Conciliation seems like a great idea to take some strain off the legal system. It is an idea that is flawed however. For writer/director Michael Rymer, playwright David Williamson and a cast of ten principle actors, conciliation acts as a useful space where an interesting process can be dissected. This is the general premise of Face to Face.
The film takes place in one room over 90 minutes. There are minor flashbacks, but essentially, the film runs in real-time. Wayne (Luke Ford) has been fired from his job as a labourer. Short tempered, he intentionally smashed into his boss’s car; an after shock to his sacking. In an attempt to reach a resolution out of court, a conciliation session is called upon.
The conciliation session is inhabited by Wayne; his mother Maureen (Lauren Clair); his best friend Barry (Josh Saks); his boss Greg (Vince Colosimo) and his wife Claire (Sigrid Thornton); co-workers Richard (Chris Connelly), Hakim (Robert Rabiah), Therese (Ra Chapman) and Julie (Laura Gordon); and finally the conciliator Jack (Matthew Newton).
The most explicit theme of the film deals with the notion of moral accountability. As well as this it also ambitiously deals with workplace bullying, infidelity, domestic abuse, anger management, racism and discrimination. All of these themes make for fantastic tension and provide terrific insights into characters motivations.
Assigning blame becomes one of Face to Face‘s key functions. The film challenges the audience to pick a side. Initially, there is a clear divide and distinction between two parties. As the film progress, the tables turn, and blame is shifted. Who is really responsible for Wayne’s outburst? The film tends to side against one particular character, rather than sticking with the initial ambiguity.
Use of flashbacks extends to extinguish or igniting blame. In one flashback, we see a younger, precocious Wayne (Calan McKenzie) severely beaten by his menacing father. With the aid of this flashback, substantial material helps realise background information crucial to resolution of the session.
The biggest flaw of Face to Face is that its resolution is extremely too convenient. The film begins with such a complex storyline that slowly unravels into many different complex issues. The development is terrific, but it seems completely implausible that 90 minutes could solve al of these problems. The dramatic material supplied in this one meeting would be enough to fill several sessions. Alternative options could see the material interestingly and appropriately dissected in a mini series or serial format. Another option would be to finish the film without an actual resolution. All of these options seem more consistent with the challenging material that becomes resolved in such a short amount of time.
It has some awkward moments that are purposeful, but still awkward nonetheless and seem almost unnecessary. Their purpose seems to provide for some comic relief, which it does, but acts more as a distraction. Redemption in confrontational characters also seems out of place, or at least to the degree in which it is shown.
Placing all of the characters in one room is something usually only seen on stage, and noticeably defines the film’s theatrical roots. One of the films greatest assets is that all of the characters are omnipresent. This is a good thing, as the characters are strong and played proficiently by formidable actors.

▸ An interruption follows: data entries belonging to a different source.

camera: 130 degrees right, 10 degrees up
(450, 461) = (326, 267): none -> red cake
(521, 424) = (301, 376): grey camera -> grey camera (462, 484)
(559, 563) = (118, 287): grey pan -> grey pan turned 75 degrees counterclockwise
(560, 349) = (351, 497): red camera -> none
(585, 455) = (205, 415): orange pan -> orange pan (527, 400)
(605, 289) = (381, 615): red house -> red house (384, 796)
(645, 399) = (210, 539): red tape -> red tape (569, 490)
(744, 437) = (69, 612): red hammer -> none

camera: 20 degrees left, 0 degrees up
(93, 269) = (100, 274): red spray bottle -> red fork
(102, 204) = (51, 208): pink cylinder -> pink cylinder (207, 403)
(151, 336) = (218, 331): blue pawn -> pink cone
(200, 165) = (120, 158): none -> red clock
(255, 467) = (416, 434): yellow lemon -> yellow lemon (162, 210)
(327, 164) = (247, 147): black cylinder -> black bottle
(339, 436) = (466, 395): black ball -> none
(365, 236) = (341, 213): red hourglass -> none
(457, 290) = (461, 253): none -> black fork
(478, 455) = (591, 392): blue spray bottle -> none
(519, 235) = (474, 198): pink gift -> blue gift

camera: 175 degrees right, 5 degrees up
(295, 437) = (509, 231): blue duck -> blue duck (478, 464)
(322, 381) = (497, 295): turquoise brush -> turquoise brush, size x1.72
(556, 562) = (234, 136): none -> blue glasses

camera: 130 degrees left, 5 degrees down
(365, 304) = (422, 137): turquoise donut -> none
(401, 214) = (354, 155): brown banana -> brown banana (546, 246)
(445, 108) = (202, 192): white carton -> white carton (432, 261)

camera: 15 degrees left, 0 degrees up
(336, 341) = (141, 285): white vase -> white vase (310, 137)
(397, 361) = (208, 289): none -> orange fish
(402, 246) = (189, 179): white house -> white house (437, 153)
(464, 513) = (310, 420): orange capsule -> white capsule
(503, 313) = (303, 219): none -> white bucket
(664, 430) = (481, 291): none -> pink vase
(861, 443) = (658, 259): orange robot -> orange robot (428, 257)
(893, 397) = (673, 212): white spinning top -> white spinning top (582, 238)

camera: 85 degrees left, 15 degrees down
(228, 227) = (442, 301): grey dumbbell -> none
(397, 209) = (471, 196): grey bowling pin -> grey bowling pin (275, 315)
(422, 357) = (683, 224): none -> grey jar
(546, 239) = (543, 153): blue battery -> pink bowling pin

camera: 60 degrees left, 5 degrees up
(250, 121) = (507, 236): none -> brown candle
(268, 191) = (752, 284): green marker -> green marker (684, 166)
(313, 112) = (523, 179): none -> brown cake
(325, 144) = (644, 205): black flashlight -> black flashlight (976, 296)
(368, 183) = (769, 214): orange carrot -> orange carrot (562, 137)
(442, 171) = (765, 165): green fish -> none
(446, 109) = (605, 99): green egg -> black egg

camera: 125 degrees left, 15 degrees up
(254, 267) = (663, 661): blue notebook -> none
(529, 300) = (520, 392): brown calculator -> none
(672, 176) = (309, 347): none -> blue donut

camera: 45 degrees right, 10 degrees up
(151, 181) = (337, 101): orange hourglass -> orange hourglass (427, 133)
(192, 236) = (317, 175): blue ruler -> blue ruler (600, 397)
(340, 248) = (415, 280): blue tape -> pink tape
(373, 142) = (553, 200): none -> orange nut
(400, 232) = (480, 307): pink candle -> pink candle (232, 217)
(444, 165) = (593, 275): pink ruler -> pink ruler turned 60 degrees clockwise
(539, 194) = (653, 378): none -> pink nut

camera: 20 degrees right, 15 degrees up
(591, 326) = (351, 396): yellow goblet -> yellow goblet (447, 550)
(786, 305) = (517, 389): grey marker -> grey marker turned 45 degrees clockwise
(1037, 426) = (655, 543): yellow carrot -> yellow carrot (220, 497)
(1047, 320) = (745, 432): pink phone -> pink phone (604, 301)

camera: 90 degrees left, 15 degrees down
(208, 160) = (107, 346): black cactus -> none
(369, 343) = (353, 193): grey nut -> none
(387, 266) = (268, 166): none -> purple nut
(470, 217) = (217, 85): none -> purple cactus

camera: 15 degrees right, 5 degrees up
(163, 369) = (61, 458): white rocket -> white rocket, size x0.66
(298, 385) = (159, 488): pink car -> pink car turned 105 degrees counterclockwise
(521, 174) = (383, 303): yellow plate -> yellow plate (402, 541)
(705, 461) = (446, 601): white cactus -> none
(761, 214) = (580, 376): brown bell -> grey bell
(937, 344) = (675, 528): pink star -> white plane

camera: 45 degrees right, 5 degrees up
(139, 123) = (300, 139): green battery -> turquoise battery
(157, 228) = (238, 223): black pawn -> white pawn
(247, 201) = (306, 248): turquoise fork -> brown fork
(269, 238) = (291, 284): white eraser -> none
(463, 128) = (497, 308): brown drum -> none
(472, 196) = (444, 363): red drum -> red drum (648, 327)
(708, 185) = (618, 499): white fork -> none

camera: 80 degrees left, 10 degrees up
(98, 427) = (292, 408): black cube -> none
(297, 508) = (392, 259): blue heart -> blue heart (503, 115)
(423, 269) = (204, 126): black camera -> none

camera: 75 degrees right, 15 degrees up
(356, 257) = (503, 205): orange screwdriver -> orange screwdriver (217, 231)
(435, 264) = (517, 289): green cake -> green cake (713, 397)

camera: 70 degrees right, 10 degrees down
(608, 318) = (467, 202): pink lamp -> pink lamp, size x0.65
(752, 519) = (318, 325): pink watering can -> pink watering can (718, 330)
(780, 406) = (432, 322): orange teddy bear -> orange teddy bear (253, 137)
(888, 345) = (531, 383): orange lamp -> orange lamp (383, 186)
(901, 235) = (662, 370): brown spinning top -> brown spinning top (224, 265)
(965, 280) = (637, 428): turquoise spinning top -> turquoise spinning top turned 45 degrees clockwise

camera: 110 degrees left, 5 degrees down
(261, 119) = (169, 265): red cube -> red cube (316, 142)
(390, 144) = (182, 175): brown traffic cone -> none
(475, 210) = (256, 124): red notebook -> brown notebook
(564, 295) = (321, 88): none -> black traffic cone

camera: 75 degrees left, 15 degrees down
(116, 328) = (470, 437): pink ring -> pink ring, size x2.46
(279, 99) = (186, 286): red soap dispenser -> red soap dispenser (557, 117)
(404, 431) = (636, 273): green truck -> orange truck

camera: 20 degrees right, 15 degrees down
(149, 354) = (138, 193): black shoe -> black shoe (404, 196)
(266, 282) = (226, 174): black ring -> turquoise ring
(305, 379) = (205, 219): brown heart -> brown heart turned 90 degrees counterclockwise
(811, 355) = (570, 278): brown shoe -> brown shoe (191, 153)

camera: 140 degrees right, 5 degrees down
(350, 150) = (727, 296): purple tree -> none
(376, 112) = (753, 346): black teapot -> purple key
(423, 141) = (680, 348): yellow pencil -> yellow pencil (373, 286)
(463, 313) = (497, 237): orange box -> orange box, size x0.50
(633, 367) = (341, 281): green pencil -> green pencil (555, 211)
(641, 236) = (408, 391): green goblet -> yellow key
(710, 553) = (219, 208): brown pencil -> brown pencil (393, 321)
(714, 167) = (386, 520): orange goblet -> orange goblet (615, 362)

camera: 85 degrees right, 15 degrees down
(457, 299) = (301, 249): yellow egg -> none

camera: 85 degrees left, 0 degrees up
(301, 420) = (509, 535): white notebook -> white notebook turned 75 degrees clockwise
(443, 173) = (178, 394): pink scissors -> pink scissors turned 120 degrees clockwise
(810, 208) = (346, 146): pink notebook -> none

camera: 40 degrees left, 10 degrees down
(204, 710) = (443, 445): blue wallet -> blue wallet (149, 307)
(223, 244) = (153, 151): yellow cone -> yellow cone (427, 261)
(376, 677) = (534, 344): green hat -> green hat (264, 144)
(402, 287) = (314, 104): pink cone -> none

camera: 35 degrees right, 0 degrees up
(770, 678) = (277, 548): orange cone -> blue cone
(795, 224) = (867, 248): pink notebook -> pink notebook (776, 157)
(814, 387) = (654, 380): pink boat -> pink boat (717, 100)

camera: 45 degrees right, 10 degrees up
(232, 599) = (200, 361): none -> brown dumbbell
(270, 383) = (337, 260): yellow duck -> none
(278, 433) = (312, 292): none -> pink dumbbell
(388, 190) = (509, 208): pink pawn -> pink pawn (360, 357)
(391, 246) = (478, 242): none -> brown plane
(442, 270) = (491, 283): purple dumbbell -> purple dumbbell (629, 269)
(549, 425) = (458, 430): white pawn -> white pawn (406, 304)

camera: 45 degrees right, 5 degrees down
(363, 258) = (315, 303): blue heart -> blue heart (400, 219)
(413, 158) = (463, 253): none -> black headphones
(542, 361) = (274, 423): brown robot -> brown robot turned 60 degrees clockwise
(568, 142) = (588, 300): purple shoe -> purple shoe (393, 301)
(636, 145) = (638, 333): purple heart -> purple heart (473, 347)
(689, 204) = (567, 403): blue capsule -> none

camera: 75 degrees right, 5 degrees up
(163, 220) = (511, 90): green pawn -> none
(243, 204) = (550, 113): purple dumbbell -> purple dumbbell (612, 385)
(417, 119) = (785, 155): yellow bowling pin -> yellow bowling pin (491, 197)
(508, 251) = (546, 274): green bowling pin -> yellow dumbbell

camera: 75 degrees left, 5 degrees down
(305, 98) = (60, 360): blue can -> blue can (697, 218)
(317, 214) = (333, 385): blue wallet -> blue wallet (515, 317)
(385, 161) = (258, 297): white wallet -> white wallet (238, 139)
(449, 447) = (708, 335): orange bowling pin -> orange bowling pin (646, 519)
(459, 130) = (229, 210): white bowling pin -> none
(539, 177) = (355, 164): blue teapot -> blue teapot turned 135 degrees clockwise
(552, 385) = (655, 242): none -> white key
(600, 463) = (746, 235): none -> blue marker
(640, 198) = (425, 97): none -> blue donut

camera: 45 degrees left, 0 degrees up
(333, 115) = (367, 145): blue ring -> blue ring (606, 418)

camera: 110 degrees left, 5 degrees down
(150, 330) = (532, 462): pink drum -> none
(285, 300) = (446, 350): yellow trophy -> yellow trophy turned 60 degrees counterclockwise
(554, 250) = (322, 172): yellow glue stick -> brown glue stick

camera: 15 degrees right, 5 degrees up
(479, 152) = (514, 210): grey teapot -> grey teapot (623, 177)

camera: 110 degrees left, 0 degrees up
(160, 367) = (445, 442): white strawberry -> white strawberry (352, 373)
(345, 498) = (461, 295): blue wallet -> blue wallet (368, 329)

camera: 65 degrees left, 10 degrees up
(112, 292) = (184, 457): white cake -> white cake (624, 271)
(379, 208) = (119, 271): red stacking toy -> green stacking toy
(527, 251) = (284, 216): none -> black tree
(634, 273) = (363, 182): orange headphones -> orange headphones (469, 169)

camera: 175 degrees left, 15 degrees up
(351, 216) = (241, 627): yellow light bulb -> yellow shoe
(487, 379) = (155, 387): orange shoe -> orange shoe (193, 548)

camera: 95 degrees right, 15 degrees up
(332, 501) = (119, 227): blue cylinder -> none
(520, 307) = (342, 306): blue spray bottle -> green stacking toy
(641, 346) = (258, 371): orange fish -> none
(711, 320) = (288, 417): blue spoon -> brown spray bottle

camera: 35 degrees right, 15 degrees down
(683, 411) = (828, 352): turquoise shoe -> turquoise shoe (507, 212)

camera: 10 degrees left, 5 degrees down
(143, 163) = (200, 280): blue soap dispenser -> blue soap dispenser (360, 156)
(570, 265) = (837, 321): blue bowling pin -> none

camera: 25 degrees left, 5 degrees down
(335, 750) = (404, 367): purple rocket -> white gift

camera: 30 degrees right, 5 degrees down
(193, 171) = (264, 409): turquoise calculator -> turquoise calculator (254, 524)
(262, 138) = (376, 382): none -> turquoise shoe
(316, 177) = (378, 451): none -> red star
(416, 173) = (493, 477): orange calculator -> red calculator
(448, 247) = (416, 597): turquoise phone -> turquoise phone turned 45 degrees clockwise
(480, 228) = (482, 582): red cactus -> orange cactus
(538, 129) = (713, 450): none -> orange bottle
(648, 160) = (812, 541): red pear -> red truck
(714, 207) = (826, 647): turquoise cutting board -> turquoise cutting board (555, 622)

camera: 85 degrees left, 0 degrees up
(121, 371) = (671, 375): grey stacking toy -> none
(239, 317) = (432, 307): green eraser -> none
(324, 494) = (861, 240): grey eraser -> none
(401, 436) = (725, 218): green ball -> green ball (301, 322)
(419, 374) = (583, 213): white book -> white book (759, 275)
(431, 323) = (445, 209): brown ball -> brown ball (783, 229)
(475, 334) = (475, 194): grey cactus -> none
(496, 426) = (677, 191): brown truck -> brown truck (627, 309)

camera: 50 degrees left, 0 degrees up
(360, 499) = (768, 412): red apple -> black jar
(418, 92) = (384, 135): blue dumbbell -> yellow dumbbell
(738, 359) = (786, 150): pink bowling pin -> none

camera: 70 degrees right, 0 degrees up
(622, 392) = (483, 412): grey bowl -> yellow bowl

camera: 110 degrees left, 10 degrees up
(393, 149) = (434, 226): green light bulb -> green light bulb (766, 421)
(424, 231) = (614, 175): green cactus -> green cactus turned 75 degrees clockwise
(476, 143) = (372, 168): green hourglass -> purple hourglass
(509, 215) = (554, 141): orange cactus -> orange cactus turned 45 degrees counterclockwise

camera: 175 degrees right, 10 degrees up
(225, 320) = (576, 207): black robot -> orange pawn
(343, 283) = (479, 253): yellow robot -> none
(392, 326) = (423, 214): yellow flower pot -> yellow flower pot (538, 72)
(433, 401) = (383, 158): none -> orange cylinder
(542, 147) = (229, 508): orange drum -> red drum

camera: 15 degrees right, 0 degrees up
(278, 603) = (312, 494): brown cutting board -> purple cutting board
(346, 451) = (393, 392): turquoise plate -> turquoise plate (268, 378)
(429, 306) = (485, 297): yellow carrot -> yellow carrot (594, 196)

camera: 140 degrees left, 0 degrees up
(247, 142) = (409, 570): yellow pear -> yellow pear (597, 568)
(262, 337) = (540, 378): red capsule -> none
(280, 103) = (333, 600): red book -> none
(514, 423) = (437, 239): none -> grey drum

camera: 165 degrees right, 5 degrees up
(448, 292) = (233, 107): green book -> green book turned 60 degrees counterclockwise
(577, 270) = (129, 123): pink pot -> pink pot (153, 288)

Luke Ford and Sigrid Thornton are the best in show and deserve to be singled out as such. This however, does not dispel any of the solid performances from the rest of the cast.
Thornton manages to keep the audience guessing with constant shifting reactions with each revelation regarding her husband and his workplace. It is seldom clear what she is actually thinking, but it is obvious that she is having an adverse reaction. In her few actual exchanges, we see a damaged and conflicted woman who manages to assert her feisty opinion with much force.
Luke Ford is finally offered a role that displays the talent seen in The Black Balloon (which he won an AFI award for.) Since then, he has been fine in a number of average supporting roles. Face to Face allows him to show off a tremendous versatility between mentally anguished and violently dangerous.
Translating play to film naturally sees problems and it is difficult to discern if the faults lie in the play or the screen adaptation, without having seen both. Despite this, the text seems an interesting and appropriate choice to show to a high school demographic in relation to its bullying dissection.
Riveting and completely engrossing, Face to Face is made for that “after-film-discussion”. Pledging character alliances and keeping updated with the constant exposition revealed kept this viewer alive and intensely interested.
Face to Face is released through the Australian Film Syndicate.